Hier aber trat im Leben des Mannes ein für seinen Werth und seinen geschichtlichen Einfluß sehr bezeichnender Punkt hervor. Als die Liebe und vertrauensvolle Anerkennung der Besten und Gebildetsten ihn weit über den einschnürenden Bannkreis hinauszog, der das jüdische Leben umschloß, wandte er sich nicht fremd und vornehm von den Seinigen ab. Seine eigentliche Heimath blieb in ihrer Mitte, und in all seinem literarischen Glanze theilte er mit ihnen das schimpfliche Elend ihrer bürgerlichen Lage. Noch hatte kein Einziger von den neuen Humanitätsaposteln Zweifel gegen die Berechtigung dieser systematischen und in der That sehr raffinirten Niedertretung eines Bevölkerungstheiles zu äußern und eine Abstellung wenigstens ihrer empörendsten Maßregeln zu fordern gewagt. Was sie unterließen, das aus seiner Kenntniß heraus zu thun fühlte Mendelssohn sich verpflichtet und berufen. Er war es, der zuerst im Namen der ewigen Menschenrechte gegen jene Menschenentwürdigung Protest erhob, in Betreff derselben das Schamgefühl des öffentlichen Gewissens weckte und die Angelegenheit auf die Tagesordnung der großen Zeitfragen stellte. Und während er so mit eingreifendem Erfolg den Nachweis führte, daß die politische Befreiung seiner Leidensgenossen eine unabweisbare Aufgabe der fortschreitenden Gesittung sei, war ein sehr erheblicher Theil seines Wirkens dem methodischen Bestreben gewidmet, dieselben durch allmähliche Hebung ihres zurückgebliebenen Bildungszustandes für die Befreiung empfänglich und des Eintritts in die bürgerliche Gesellschaft würdig zu machen. Wenn die für Staat und Gesellschaft sicher nicht segensreich gewesene Scheidewand gefallen ist, welche die jüdischen Einwohner von der deutschen Cultur geschieden hatte, wenn sie den hemmenden Verschrobenheiten des mittelalterlichen Rabbinismus immer mehr sich entwunden haben und zum überwiegenden Theile Deutsche geworden sind, so war es Mendelssohn, der zu dieser culturgeschichtlich bedeutsamen Wendung den ersten und nachhaltigsten Anstoß gegeben hat.

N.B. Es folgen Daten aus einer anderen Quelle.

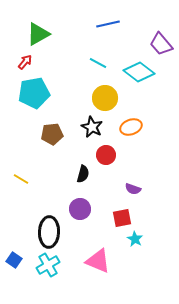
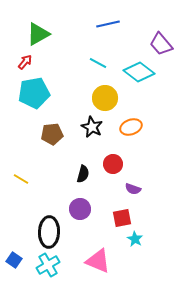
red circle: moved 7 px right, 9 px down
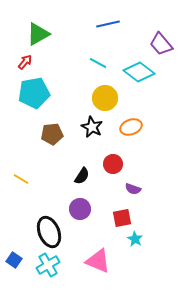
black semicircle: moved 1 px left, 2 px down; rotated 18 degrees clockwise
black ellipse: rotated 24 degrees counterclockwise
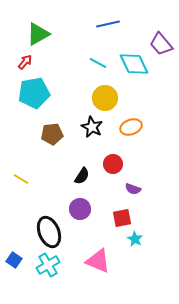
cyan diamond: moved 5 px left, 8 px up; rotated 28 degrees clockwise
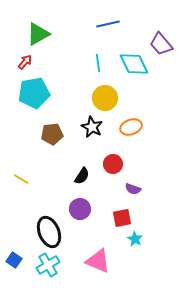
cyan line: rotated 54 degrees clockwise
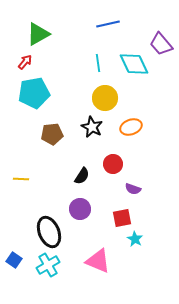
yellow line: rotated 28 degrees counterclockwise
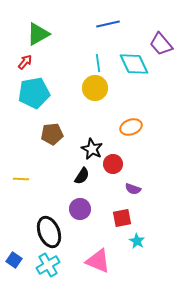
yellow circle: moved 10 px left, 10 px up
black star: moved 22 px down
cyan star: moved 2 px right, 2 px down
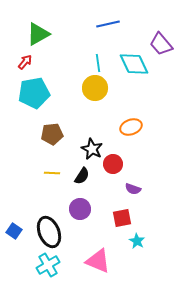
yellow line: moved 31 px right, 6 px up
blue square: moved 29 px up
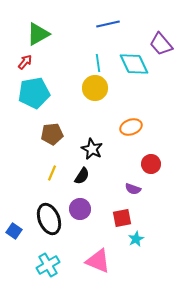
red circle: moved 38 px right
yellow line: rotated 70 degrees counterclockwise
black ellipse: moved 13 px up
cyan star: moved 1 px left, 2 px up; rotated 14 degrees clockwise
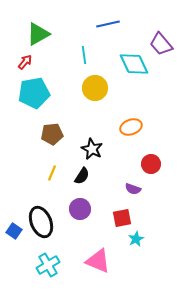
cyan line: moved 14 px left, 8 px up
black ellipse: moved 8 px left, 3 px down
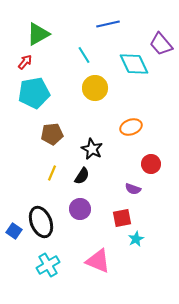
cyan line: rotated 24 degrees counterclockwise
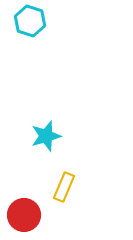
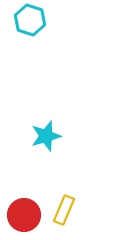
cyan hexagon: moved 1 px up
yellow rectangle: moved 23 px down
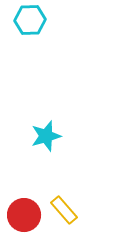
cyan hexagon: rotated 20 degrees counterclockwise
yellow rectangle: rotated 64 degrees counterclockwise
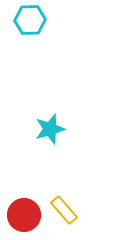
cyan star: moved 4 px right, 7 px up
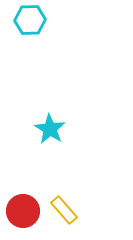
cyan star: rotated 24 degrees counterclockwise
red circle: moved 1 px left, 4 px up
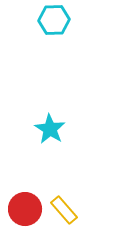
cyan hexagon: moved 24 px right
red circle: moved 2 px right, 2 px up
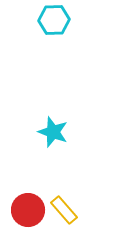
cyan star: moved 3 px right, 3 px down; rotated 12 degrees counterclockwise
red circle: moved 3 px right, 1 px down
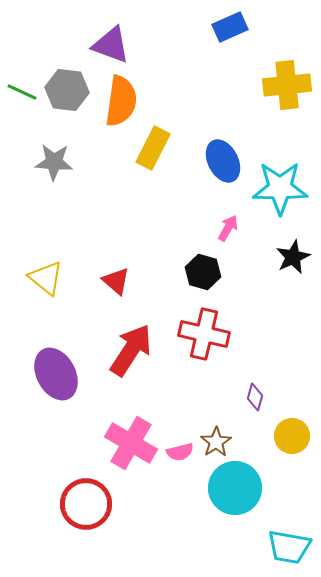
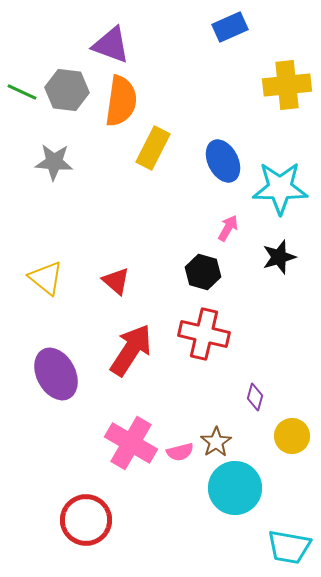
black star: moved 14 px left; rotated 8 degrees clockwise
red circle: moved 16 px down
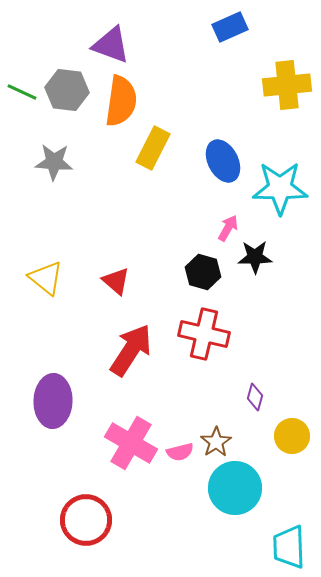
black star: moved 24 px left; rotated 16 degrees clockwise
purple ellipse: moved 3 px left, 27 px down; rotated 30 degrees clockwise
cyan trapezoid: rotated 78 degrees clockwise
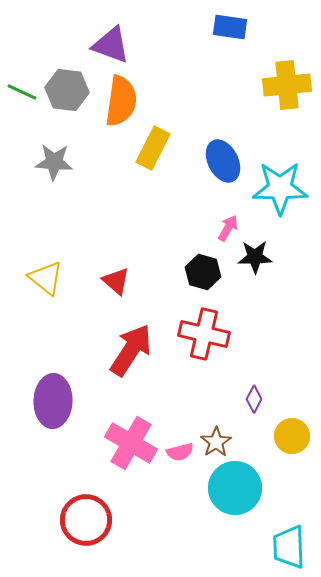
blue rectangle: rotated 32 degrees clockwise
purple diamond: moved 1 px left, 2 px down; rotated 12 degrees clockwise
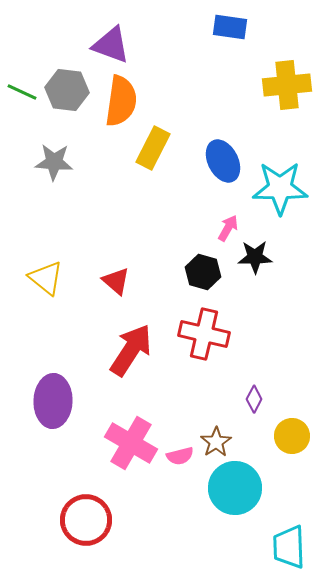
pink semicircle: moved 4 px down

Alles hier Bezeichnete läßt sich im Einzelnen deutlich nachweisen, wie sich überhaupt aus hundertfältigen Aeußerungen in Wort und That noch heute die wohlthuenden Züge der gefühlsinnigen Menschenfreundlichkeit, des schlichten, feinen und hohen Sinnes, jener milden, aller Gewöhnlichkeit und aller niedern und selbstischen Leidenschaft enthobenen Weisheit erkennen lassen, die sich in dem Freunde und Genossen Lessing’s mit unbeugsamer Entschiedenheit gewonnener Ueberzeugung und aller Schärfe und Mannhaftigkeit selbstständigen Urtheils vereinigt hatten. In einer Zeit, deren lebendige Ueberlieferungen noch von dem seltenen Zauber dieser entschwundenen Erscheinung zu erzählen wußten, hat daher auch Niemand bezweifelt, daß sie das Urbild des Lessing’schen „Nathan“ gewesen sei. Diese Annahme ist neuerdings von hervorragenden Seiten her bestritten worden, und zwar insofern mit Recht, als es sich um Beseitigung der trivialen Sage handelt, der Dichter habe in der Gestalt des „Nathan“ seinen Freund verherrlichen und ein Conterfei desselben auf die Bühne stellen wollen. So allerdings lag die Sache nicht. Um aber die Ueberzeugung zu gewinnen, daß Lessing dennoch bei der Gestaltung jenes erhabenen Charakters das Seelenbild und die Denkungsart des „Berlinischen Socrates“ bis auf die Weise seines Ausdruckes vorgeschwebt, braucht man nur die Schriften und Briefe Mendelssohn’s mit einiger Aufmerksamkeit gelesen zu haben.

Von diesen Schriften gehören die größeren Werke „Phädon“ und „Morgenstunden“ allerdings einem überholten Stadium philosophischer Beweisführung an, und sie üben nur noch eine sittlich erhebende Wirkung durch das Edle ihrer Form und Absicht. Unvergänglich wahr und frisch aber wird für alle Zukunft sein letztes Buch „Jerusalem“ bleiben, in dem er das jetzt noch so viel bestrittene Menschenrecht unbedingter Glaubens- und Gewissensfreiheit mit einer Gedankenschärfe und logischen Consequenz, einer Beweiskraft und Beredsamkeit vertheidigt hat, wie es vor und nach ihm von keinem Andern geschehen ist. Hätte er nichts vollführt als diese eine That, so würde sie schon seine Bedeutung zeigen für die Entwickelungsgeschichte des modernen Geistes.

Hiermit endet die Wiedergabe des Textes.